Qualificação do Bem Jurídico no Crime de Branqueamento de Capitais (Parte 2)

22/09/2016

Por Liliana Santo de Azevedo Rodrigues - 22/09/2016

Leia também a parte 1

2. Bem jurídico do crime precedente

No que diz respeito ao bem jurídico do crime precedente, importa ter em consideração alguns fatores. Inicialmente a criminalização do branqueamento de capitais começou por se relacionar apenas com as vantagens geradas pelo tráfico de drogas. Nesse sentido, defendeu-se que o bem jurídico tutelado seria a saúde pública. O objetivo do crime de branqueamento seria o de evitar que se facilite a prática de delitos prévios.

Porém, hoje este argumento parece-nos manifestamente insustentável na medida em que surgiram posteriormente outros crimes precedentes considerados suficientemente graves que em nada se identificam com o narcotráfico.

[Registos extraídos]
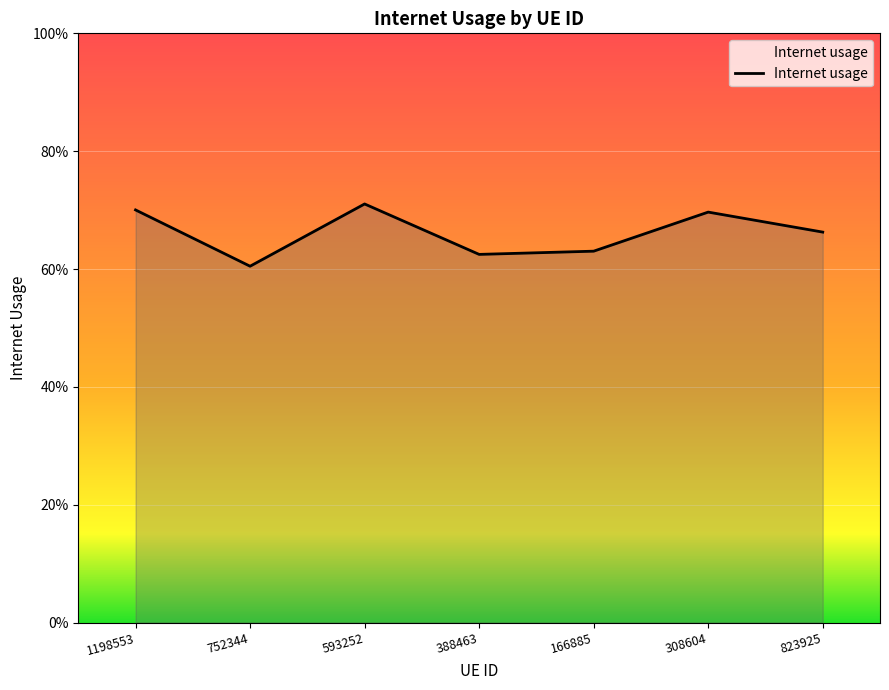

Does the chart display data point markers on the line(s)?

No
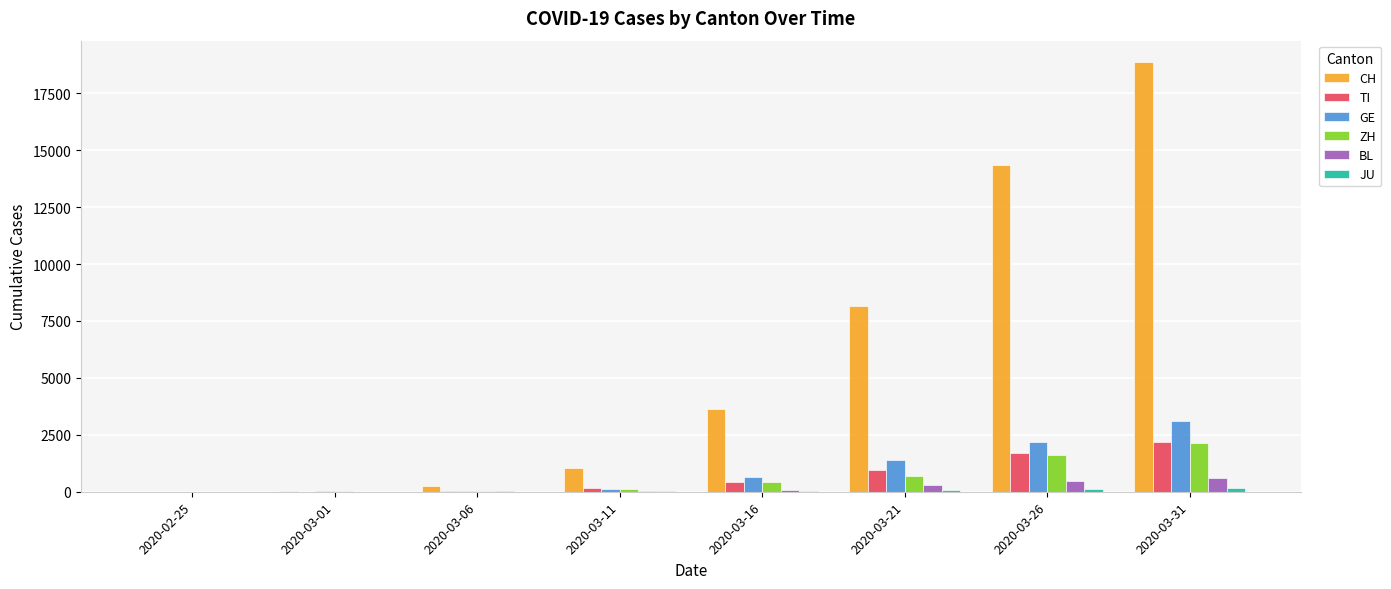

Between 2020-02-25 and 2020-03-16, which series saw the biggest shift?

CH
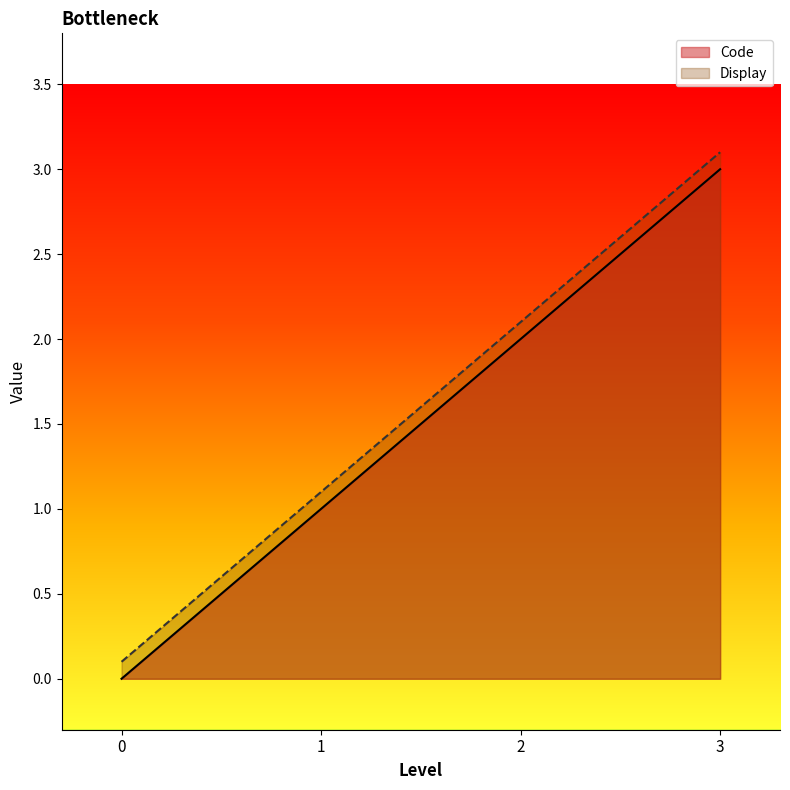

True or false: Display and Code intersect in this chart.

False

O QUE FAZER
No texto sobre o branqueamento de capitais, transcreva palavra por palavra tudo desde "Leia também a" até "com o narcotráfico.".

RESPOSTA DO EXERCÍCIO
Leia também a parte 1

2. Bem jurídico do crime precedente

No que diz respeito ao bem jurídico do crime precedente, importa ter em consideração alguns fatores. Inicialmente a criminalização do branqueamento de capitais começou por se relacionar apenas com as vantagens geradas pelo tráfico de drogas. Nesse sentido, defendeu-se que o bem jurídico tutelado seria a saúde pública. O objetivo do crime de branqueamento seria o de evitar que se facilite a prática de delitos prévios.

Porém, hoje este argumento parece-nos manifestamente insustentável na medida em que surgiram posteriormente outros crimes precedentes considerados suficientemente graves que em nada se identificam com o narcotráfico.